For binary compatibility, which is the purpose of semantic versioning, we need to think of existing binaries (libraries and application) and not the Jakarta EE implementations.
Recompiling an existing Jakarta EE API (assuming no semantic change to the API) to change the target to Java 11 does not affect existing binaries using the API. They can continue to run unchanged on a new Jakarta EE 10 implementation which itself will require Java 11. But the existing binaries do not require any change at all.
If you change the major version of the Jakarta EE API just because you change the target to Java 11, then you signal to everyone that existing binaries using that API cannot work on Jakarta EE 10 implementations which becomes yet another major inflection point and shows instability in Jakarta EE evolution.

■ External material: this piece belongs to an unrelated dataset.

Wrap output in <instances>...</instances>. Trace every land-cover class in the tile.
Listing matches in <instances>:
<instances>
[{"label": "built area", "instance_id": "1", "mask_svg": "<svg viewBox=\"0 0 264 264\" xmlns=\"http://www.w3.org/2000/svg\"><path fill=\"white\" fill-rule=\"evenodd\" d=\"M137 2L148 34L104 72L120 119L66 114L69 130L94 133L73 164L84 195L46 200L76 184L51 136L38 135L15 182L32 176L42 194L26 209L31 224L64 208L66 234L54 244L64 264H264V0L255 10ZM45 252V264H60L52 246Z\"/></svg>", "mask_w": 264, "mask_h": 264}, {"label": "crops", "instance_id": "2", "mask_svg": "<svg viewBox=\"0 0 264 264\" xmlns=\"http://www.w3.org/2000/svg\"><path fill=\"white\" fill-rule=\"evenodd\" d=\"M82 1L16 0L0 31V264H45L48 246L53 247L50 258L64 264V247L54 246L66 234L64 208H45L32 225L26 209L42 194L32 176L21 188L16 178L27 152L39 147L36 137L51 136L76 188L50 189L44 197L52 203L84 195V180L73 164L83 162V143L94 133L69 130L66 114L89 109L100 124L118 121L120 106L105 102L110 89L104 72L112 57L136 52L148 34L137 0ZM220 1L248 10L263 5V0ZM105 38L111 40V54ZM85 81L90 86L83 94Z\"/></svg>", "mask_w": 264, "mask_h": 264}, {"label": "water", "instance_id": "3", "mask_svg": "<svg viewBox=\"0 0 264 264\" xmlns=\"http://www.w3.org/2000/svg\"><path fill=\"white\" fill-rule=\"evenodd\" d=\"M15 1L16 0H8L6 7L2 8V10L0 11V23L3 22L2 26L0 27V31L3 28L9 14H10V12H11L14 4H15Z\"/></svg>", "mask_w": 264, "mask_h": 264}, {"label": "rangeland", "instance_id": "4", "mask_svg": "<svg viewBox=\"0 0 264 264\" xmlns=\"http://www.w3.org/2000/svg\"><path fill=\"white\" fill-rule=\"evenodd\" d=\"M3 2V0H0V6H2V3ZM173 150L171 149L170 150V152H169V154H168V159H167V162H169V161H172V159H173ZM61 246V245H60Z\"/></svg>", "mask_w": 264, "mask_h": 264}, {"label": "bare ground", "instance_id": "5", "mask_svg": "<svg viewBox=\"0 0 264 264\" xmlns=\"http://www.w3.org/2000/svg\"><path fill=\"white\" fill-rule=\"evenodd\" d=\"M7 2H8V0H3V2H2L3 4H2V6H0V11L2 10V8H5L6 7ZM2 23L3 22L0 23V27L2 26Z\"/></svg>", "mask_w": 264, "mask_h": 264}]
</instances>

So if there is no change to a Jakarta EE API for Jakarta EE 10, then no need to rebuild and republish API artifacts. So the existing artifacts with target 8 are just fine.
If Jakarta EE API is getting a minor or major semantic change for Jakarta EE 10, then compile for target Java 11. Since a minor semantic change does not affect existing binaries, they will work fine with the new API running in a Jakarta EE 10 implementation on Java 11. Any code which wishes to use the changes (minor or major) in the Jakarta EE API will need source code changes and recompilation and will also have a runtime dependency on a Jakarta EE 10 implementation, so there is no downside for the Jakarta EE API artifact to be target Java 11.
So just recompiling for target Java 11 does not constitute a semantic change in the API in that existing binaries work without change. So it is wrong, and sends a bad message to the market, for us to change the major version of and API just for a change in target.
So Kevin, to your 3 bullets, I am happy with them. With respect to bullet 2, I would also be happy with just saying use target Java 11 since no new binary can use the new semantics of the API without running on a Jakarta EE 10 implementation which itself will require Java 11.